- KUTIPAN HALAMAN

┏━━

BIRO UMUM HUMAS & PROTOKOL

SEKRETARIAT DAERAH DAERAH ISTIMEWA YOGYAKARTA

MERAWAT PERSATUAN, MENGHARGAI KEBERAGAMAN Disampaikan dalam: Program Pendidikan Reguler Angkatan

PADA hakikatnya Kebergaman adalah konsep Tuhan dalam misteri penciptaan alam semesta ini. Kita tahu pasti bahwa tidak ada satu ciptaan-Nya yang identik sama, pastilah ada banyak perbedaan meskipun sekilas nampak sama. Dalam hal ini, sangatlah jelas, bahwa keberagaman merupakan realita yang terjadi atas kehendak Sang Adi Kodrati.

 

Sehubungan dengan hal tersebut, maka apabila ada yang menentang realitas keberagaman, sesungguhnya ia sedang melawan kehendak Allah SWT. Saat kita membicarakan sebuah Negara, maka keberagaman adalah sebuah keniscayaan yang sudah seharusnya kita hargai dan kita syukuri. Bangsa Indonesia adalah sebuah bangsa yang besar dengan Keniscayaan Keberagaman.

┗━━

- DATA TERSEDIA
┏━━

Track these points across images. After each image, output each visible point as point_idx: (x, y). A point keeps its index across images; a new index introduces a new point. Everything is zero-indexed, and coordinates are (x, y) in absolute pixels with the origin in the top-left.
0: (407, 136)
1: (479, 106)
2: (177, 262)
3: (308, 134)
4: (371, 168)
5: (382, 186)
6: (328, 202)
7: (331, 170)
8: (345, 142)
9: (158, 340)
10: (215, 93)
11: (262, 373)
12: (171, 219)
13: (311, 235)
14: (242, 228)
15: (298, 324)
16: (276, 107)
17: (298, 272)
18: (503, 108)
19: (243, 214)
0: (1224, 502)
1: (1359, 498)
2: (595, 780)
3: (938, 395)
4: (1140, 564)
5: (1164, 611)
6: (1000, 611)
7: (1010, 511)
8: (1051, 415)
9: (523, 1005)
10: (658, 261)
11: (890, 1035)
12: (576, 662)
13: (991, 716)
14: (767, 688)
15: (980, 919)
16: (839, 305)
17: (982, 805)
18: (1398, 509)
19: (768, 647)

┗━━
┏━━

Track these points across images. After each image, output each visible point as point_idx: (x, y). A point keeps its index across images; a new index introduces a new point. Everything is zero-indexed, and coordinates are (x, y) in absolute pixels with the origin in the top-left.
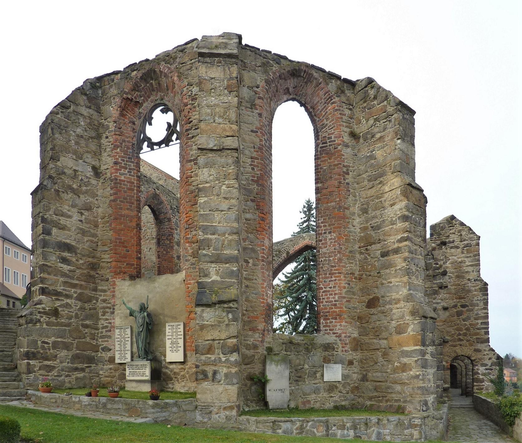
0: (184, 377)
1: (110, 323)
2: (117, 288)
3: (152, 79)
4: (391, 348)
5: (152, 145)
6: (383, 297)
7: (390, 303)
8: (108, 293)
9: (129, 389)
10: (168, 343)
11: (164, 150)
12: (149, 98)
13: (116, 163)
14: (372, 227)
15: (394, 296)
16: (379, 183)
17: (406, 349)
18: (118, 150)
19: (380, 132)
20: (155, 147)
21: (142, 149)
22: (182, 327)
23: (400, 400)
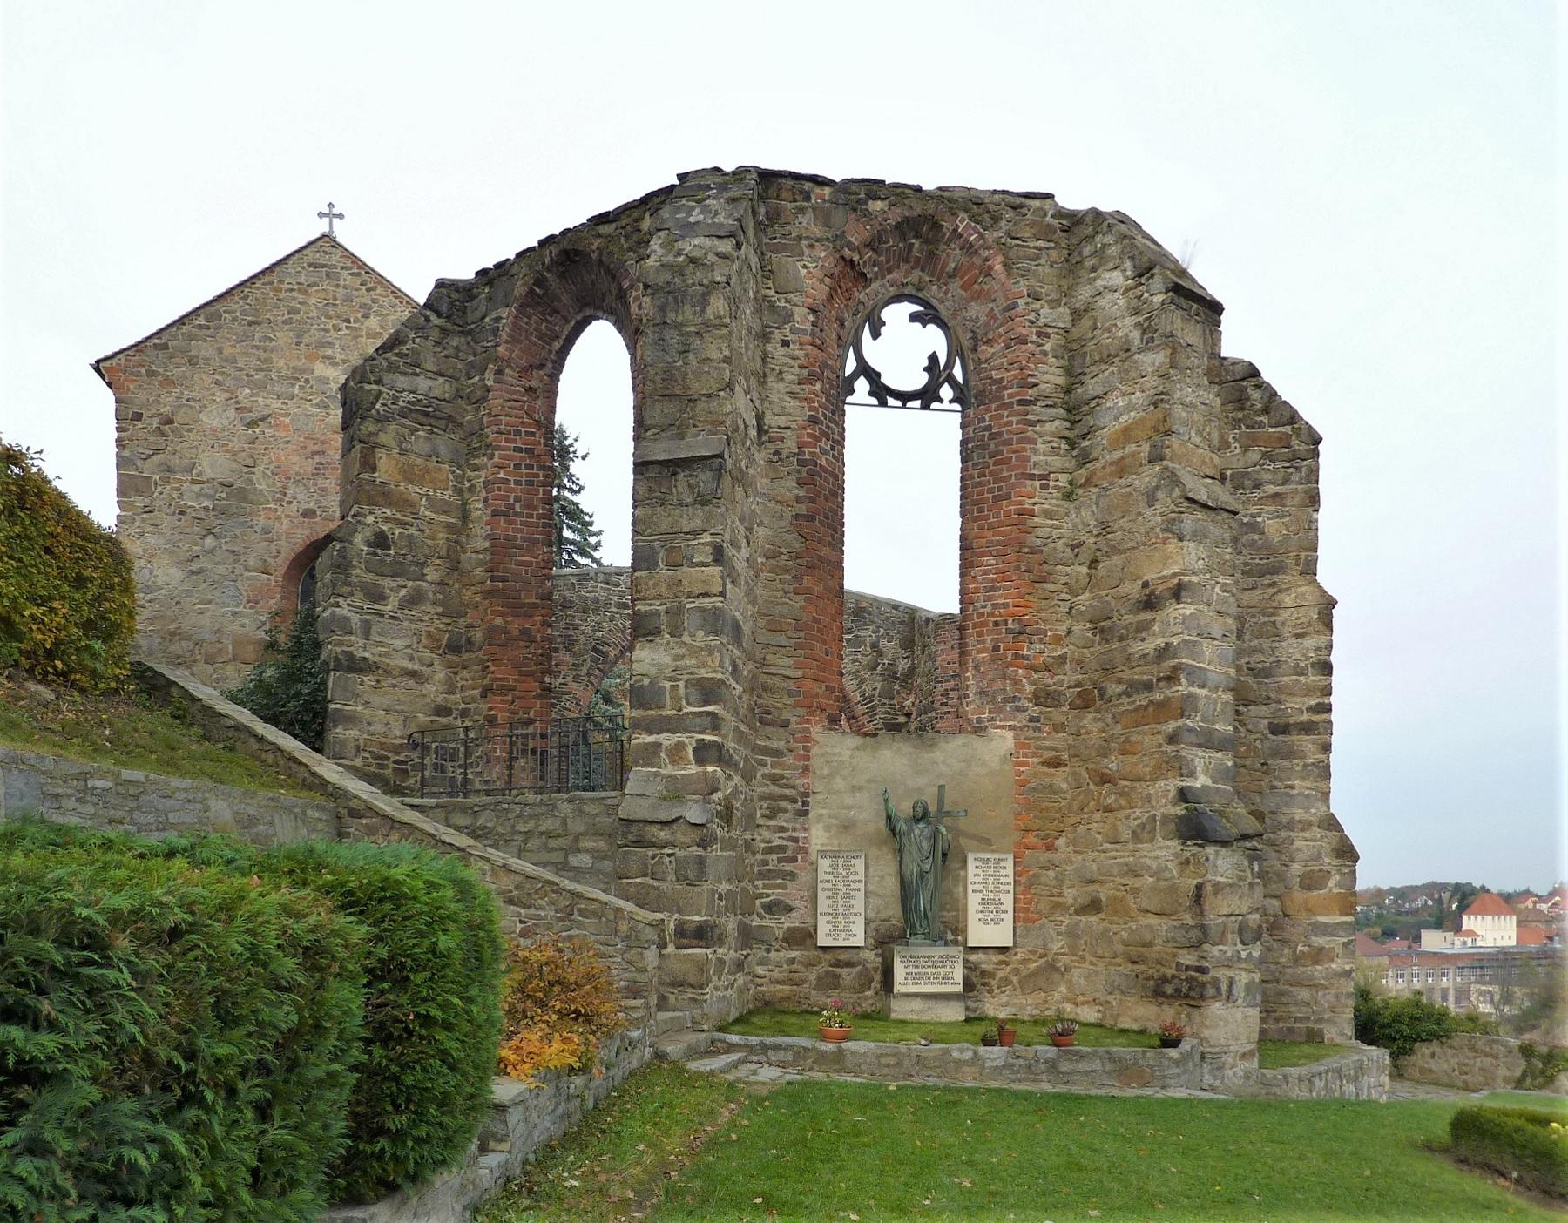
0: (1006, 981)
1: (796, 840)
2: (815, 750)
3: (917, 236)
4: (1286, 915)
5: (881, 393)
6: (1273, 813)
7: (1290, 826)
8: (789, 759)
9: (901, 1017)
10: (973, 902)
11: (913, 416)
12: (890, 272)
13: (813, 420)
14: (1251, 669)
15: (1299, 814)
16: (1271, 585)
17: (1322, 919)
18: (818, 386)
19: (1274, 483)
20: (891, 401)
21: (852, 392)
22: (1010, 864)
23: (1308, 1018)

┗━━

Bisakah Anda mengembalikan bagian teks tentang keberagaman dari "SEKRETARIAT DAERAH DAERAH" sampai "dengan Keniscayaan Keberagaman." tanpa perubahan apa pun?

SEKRETARIAT DAERAH DAERAH ISTIMEWA YOGYAKARTA

MERAWAT PERSATUAN, MENGHARGAI KEBERAGAMAN Disampaikan dalam: Program Pendidikan Reguler Angkatan

PADA hakikatnya Kebergaman adalah konsep Tuhan dalam misteri penciptaan alam semesta ini. Kita tahu pasti bahwa tidak ada satu ciptaan-Nya yang identik sama, pastilah ada banyak perbedaan meskipun sekilas nampak sama. Dalam hal ini, sangatlah jelas, bahwa keberagaman merupakan realita yang terjadi atas kehendak Sang Adi Kodrati.

 

Sehubungan dengan hal tersebut, maka apabila ada yang menentang realitas keberagaman, sesungguhnya ia sedang melawan kehendak Allah SWT. Saat kita membicarakan sebuah Negara, maka keberagaman adalah sebuah keniscayaan yang sudah seharusnya kita hargai dan kita syukuri. Bangsa Indonesia adalah sebuah bangsa yang besar dengan Keniscayaan Keberagaman.